So a good example I can think of re an artist with surprisingly high numbers would be Mild High Club. I only really became aware of them around the time of their collab album with King Gizzard & the Lizard Wizard, but didn’t get round to properly checking out their stuff until this year. I was amazed to see the other day that they now have 2.9M monthly listeners on Spotify, which is currently more than twice the number for King Gizzard themselves. Really wasn’t expecting that at all, especially since King Gizzard seem like a way more high profile band right now.
And my example of an artist with surprisingly low numbers would be Field Music. A genuinely fantastic band, sound like the midway point between The Beatles and Prince, been around for years, solid discography, great live act, their stuff gets played plenty on 6 Music, and yet……they currently only have just over 40,000 monthly listeners. Genuinely don’t get it at all. There are long-forgotten indie landfill acts from the noughties with hundreds of thousands more listeners right now.
Any other examples you can think of?
PS my first ever thread on DiS! Hope it’s not too nerdy a subject.
I thought Cigarettes After Sex were a mid teir indie band popularity wise but they currently have 12 million monthly listeners, I guess the stuff they do is very playlist friendly. Good topic by the way.
I’m a massive Field Music fan and when I did that Spotify iceberg thing that popped up a couple of months ago I saw their 2 solo projects on the lowest possible level. I’ve just checked and David Brewis’s School of Language is on 819 monthly listeners. Criminal!
That is really shocking about Mile High Club, and especially compared to King Gizzard. I really liked their collab but what I’ve heard of MHC’s other stuff didn’t do much for me, wasn’t memorable.

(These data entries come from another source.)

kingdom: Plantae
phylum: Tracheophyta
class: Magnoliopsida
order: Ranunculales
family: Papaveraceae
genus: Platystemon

Glass animals. Came across the name by chance a few months ago and neither me or any of my friends had heard of them. Somehow they are doing 35m plays a month and have a 2bn plays song
Great thread idea - it’s something that fascinates me. Twilight Sad are generally my example of a band who seem surprisingly low. Didn’t expect them to be huge, but they hovered round the 50k zone for many years, see they’re now up to 80.
I think Cigarettes After Sex are a special case where their original blow up came about because of how well their songs sat on playlists. I seem to recall them just having 8 or so loose tracks up for a long time at first, still with heaps and heaps of plays. I certainly heard about them because Spotify kept putting them in front of me, and with the name, I guess they’re very clickable.
My (probably incorrect) theory re Field Music is that they saddled themselves with a really dull band name.
I think some casual listeners are genuinely intrigued by quirky names when they spot them on a playlist (I guess Cigarettes After Sex very much fall into that category), whereas “Field Music” seems like the opposite of that - makes them sound like a worthy-but-dull ambient field recordings project or something.